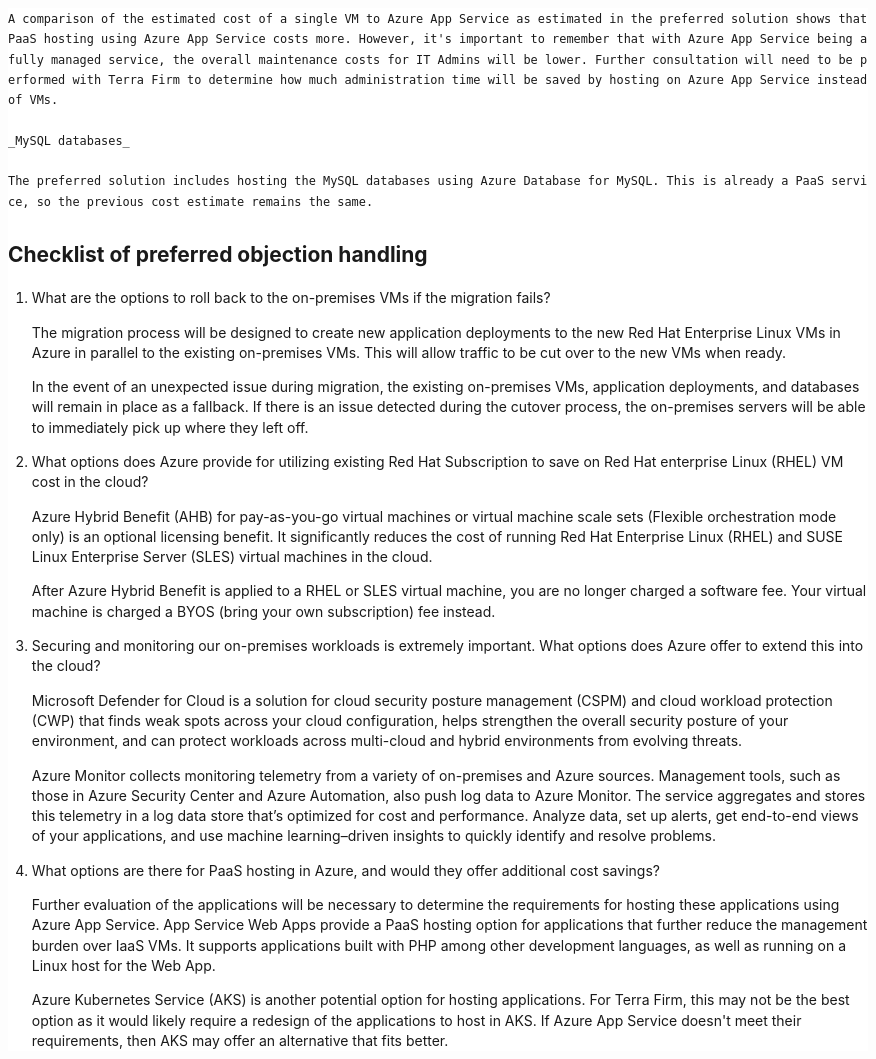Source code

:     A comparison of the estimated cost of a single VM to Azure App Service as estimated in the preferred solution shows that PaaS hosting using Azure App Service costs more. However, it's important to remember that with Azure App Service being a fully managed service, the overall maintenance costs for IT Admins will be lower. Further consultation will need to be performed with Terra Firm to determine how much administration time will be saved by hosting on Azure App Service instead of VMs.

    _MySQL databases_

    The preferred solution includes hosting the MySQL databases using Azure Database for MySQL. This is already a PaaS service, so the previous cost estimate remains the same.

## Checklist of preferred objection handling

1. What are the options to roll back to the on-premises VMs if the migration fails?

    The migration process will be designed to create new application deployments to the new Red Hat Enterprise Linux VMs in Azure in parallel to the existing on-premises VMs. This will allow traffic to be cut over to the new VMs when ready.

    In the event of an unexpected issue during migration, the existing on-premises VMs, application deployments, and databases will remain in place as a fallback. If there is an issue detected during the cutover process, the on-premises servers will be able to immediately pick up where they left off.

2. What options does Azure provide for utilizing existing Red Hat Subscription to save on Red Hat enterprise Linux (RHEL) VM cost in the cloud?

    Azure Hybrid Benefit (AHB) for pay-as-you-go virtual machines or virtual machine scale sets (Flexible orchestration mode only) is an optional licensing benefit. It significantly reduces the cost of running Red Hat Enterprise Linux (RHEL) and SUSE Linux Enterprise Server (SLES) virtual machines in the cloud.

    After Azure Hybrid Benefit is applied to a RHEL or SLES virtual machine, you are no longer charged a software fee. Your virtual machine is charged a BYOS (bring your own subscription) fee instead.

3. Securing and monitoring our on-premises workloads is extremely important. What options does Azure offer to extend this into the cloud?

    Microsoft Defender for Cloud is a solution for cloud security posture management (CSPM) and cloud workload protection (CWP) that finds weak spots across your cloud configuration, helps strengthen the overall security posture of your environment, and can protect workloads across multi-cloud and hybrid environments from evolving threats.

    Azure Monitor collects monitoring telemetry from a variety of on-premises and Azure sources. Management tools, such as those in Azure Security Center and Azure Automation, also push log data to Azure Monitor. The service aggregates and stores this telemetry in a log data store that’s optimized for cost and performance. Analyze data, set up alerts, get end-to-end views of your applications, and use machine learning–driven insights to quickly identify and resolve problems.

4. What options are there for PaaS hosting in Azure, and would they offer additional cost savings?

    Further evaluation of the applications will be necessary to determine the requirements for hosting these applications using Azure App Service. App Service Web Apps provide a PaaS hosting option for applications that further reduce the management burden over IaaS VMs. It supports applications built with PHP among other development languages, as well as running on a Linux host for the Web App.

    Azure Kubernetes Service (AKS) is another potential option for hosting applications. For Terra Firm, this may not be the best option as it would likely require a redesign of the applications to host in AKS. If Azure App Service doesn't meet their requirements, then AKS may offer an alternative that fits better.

==============================

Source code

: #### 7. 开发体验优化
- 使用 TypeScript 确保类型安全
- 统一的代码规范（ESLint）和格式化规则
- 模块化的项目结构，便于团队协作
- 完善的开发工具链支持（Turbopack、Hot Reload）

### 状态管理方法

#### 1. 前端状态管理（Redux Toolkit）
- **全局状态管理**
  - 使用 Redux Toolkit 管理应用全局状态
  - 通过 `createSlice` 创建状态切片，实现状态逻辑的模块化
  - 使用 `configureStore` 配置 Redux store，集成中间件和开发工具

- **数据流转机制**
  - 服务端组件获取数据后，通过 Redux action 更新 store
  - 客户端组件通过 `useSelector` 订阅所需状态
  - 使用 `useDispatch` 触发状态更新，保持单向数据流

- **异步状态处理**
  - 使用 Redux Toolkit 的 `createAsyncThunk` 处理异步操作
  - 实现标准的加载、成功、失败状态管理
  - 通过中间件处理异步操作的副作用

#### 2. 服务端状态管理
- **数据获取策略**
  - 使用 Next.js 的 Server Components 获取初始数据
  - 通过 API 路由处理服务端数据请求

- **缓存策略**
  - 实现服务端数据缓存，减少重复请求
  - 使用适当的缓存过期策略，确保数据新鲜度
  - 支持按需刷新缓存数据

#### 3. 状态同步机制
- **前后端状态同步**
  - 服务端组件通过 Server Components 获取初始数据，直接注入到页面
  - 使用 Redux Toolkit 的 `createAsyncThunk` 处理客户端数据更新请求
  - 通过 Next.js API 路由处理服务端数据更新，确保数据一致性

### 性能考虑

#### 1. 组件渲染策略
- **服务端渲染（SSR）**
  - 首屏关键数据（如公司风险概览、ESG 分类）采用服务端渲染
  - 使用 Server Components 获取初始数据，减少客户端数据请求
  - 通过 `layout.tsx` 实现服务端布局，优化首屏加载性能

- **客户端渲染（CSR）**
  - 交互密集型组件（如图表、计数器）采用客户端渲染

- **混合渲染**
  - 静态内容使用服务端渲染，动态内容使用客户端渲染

==============================

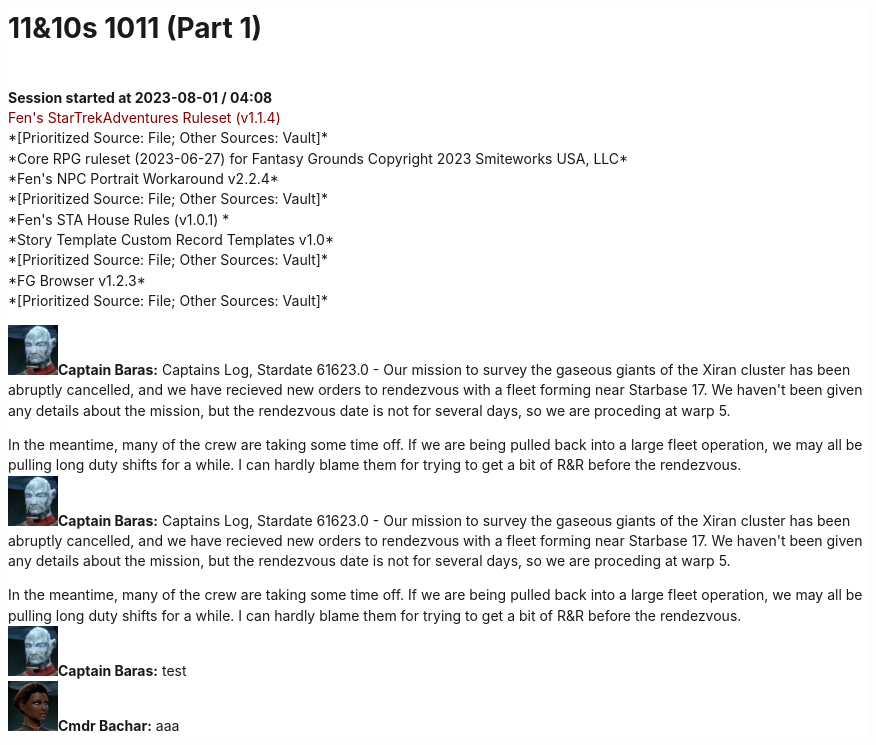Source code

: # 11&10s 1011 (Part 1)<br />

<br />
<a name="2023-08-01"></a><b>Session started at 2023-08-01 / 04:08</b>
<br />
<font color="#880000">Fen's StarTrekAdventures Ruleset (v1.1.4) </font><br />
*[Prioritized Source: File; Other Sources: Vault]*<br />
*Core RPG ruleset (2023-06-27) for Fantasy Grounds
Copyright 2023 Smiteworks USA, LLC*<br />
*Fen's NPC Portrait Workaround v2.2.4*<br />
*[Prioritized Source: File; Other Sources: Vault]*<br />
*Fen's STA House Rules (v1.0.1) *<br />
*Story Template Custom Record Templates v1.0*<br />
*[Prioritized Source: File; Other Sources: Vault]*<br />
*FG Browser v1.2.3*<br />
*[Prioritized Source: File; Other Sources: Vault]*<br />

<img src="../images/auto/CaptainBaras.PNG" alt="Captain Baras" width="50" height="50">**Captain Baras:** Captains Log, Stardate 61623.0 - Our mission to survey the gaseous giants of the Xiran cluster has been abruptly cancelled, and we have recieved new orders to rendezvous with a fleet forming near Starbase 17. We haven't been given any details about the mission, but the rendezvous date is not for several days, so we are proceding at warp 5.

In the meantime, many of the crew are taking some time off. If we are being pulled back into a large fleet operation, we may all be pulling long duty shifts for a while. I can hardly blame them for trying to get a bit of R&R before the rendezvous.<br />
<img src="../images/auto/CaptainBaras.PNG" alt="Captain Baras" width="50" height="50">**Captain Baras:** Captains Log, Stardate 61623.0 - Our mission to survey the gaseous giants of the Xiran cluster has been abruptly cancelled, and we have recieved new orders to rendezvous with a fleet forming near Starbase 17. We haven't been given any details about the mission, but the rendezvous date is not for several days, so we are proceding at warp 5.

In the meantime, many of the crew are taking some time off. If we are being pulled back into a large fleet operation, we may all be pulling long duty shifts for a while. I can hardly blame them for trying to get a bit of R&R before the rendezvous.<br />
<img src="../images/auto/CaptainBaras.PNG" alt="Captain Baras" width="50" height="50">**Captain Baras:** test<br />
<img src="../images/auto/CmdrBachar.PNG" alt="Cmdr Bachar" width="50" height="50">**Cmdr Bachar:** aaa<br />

==============================

- **REQUISITI DEL PROBLEMA**
Disponi in una tabella Markdown, omettendo le righe vuote, le righe a partire da quella che contiene "- **异步状态处理**" fino a quella che contiene "- 静态内容使用服务端渲染，动态内容使用客户端渲染", entrambe incluse. Usa le colonne "Numero", con il numero progressivo, e "Riga", con il testo della riga.

- **RISULTATO SEGUENTE**
| Numero | Riga |
|---|---|
| 1 | - **异步状态处理** |
| 2 |   - 使用 Redux Toolkit 的 `createAsyncThunk` 处理异步操作 |
| 3 |   - 实现标准的加载、成功、失败状态管理 |
| 4 |   - 通过中间件处理异步操作的副作用 |
| 5 | #### 2. 服务端状态管理 |
| 6 | - **数据获取策略** |
| 7 |   - 使用 Next.js 的 Server Components 获取初始数据 |
| 8 |   - 通过 API 路由处理服务端数据请求 |
| 9 | - **缓存策略** |
| 10 |   - 实现服务端数据缓存，减少重复请求 |
| 11 |   - 使用适当的缓存过期策略，确保数据新鲜度 |
| 12 |   - 支持按需刷新缓存数据 |
| 13 | #### 3. 状态同步机制 |
| 14 | - **前后端状态同步** |
| 15 |   - 服务端组件通过 Server Components 获取初始数据，直接注入到页面 |
| 16 |   - 使用 Redux Toolkit 的 `createAsyncThunk` 处理客户端数据更新请求 |
| 17 |   - 通过 Next.js API 路由处理服务端数据更新，确保数据一致性 |
| 18 | ### 性能考虑 |
| 19 | #### 1. 组件渲染策略 |
| 20 | - **服务端渲染（SSR）** |
| 21 |   - 首屏关键数据（如公司风险概览、ESG 分类）采用服务端渲染 |
| 22 |   - 使用 Server Components 获取初始数据，减少客户端数据请求 |
| 23 |   - 通过 `layout.tsx` 实现服务端布局，优化首屏加载性能 |
| 24 | - **客户端渲染（CSR）** |
| 25 |   - 交互密集型组件（如图表、计数器）采用客户端渲染 |
| 26 | - **混合渲染** |
| 27 |   - 静态内容使用服务端渲染，动态内容使用客户端渲染 |